Green poinformował o tym CNN, tydzień po tym, jak płomienie zaczęły rozprzestrzeniać się po części wyspy. W poniedziałek władze ujawniły, że zidentyfikowano tylko cztery ofiary śmiertelne. Podają ich nazwiska do publicznej wiadomości po uprzednim poinformowaniu krewnych.
Według urzędników hrabstwa Maui do wtorku rano przeszukano dopiero ok. 32 proc. terenów, na których mogli zginąć ludzie. Liczba ofiar śmiertelnych może zatem znacznie wzrosnąć.
"To wykracza poza tragedię" – ocenił gubernator. Jak dodał większość znalezionych martwych osób znajdowała się na otwartej przestrzeni, w samochodach lub w wodzie w rejonie Lahaina w zachodniej części Maui.

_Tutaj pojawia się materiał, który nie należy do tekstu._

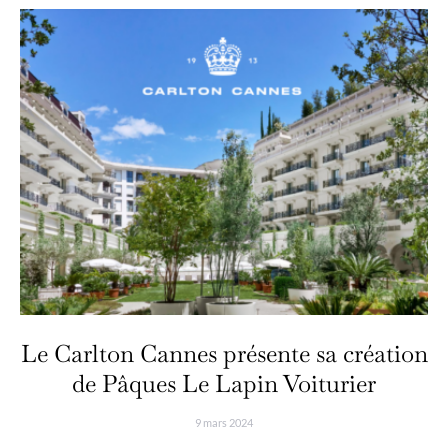
Le Carlton Cannes présente sa création
de Pâques Le Lapin Voiturier
9 mars 2024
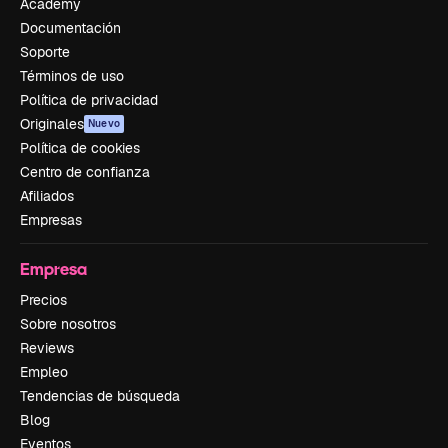
Academy
Documentación
Soporte
Términos de uso
Política de privacidad
Originales
Nuevo
Política de cookies
Centro de confianza
Afiliados
Empresas
Empresa
Precios
Sobre nosotros
Reviews
Empleo
Tendencias de búsqueda
Blog
Eventos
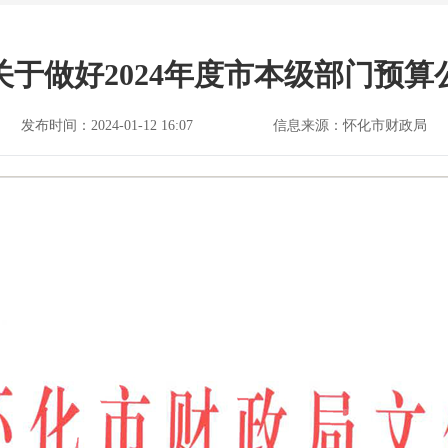
于做好2024年度市本级部门预算
发布时间：2024-01-12 16:07
信息来源：怀化市财政局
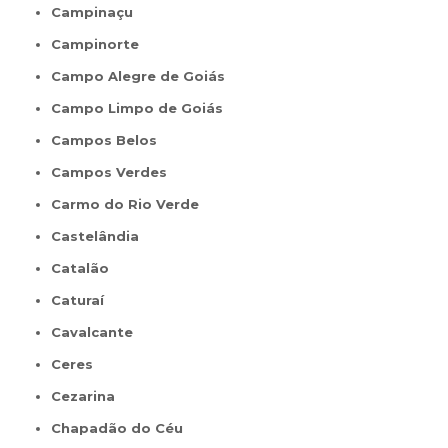
Campinaçu
Campinorte
Campo Alegre de Goiás
Campo Limpo de Goiás
Campos Belos
Campos Verdes
Carmo do Rio Verde
Castelândia
Catalão
Caturaí
Cavalcante
Ceres
Cezarina
Chapadão do Céu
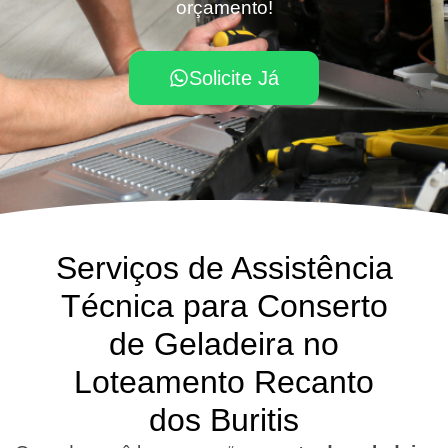
orçamento!
Solicite Já
Serviços de Assistência
Técnica para Conserto
de Geladeira no
Loteamento Recanto
dos Buritis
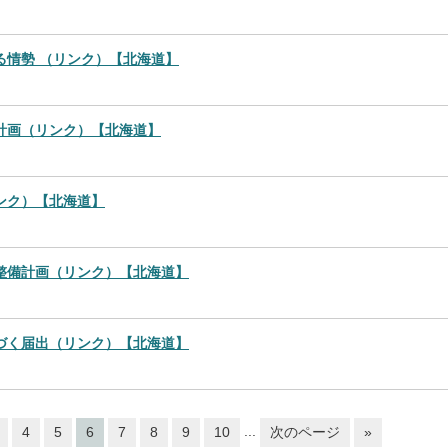
る情勢 （リンク）【北海道】
計画（リンク）【北海道】
ンク）【北海道】
整備計画（リンク）【北海道】
づく届出（リンク）【北海道】
...
4
5
6
7
8
9
10
次のページ
»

"Wielu ludzi musiało uciekać i zostawić wszystko. Nie mają swoich telefonów" – wyjaśnił.
Szef policji Maui John Pelletier wyraził wcześniej nadzieję, że do weekendu prace poszukiwacze obejmą 85 do 90 proc. spustoszonych terenów.
We wtorek prezydent Joe Biden zapowiedział przyjazd na Hawaje z pierwszą damą USA "tak szybko, jak to możliwe". Mówił, że nie chce, aby jego wizyta zakłóciła poszukiwania. Przyrzekał dostarczenie Hawajom "wszelkiej pomocy aktywów, których potrzebują".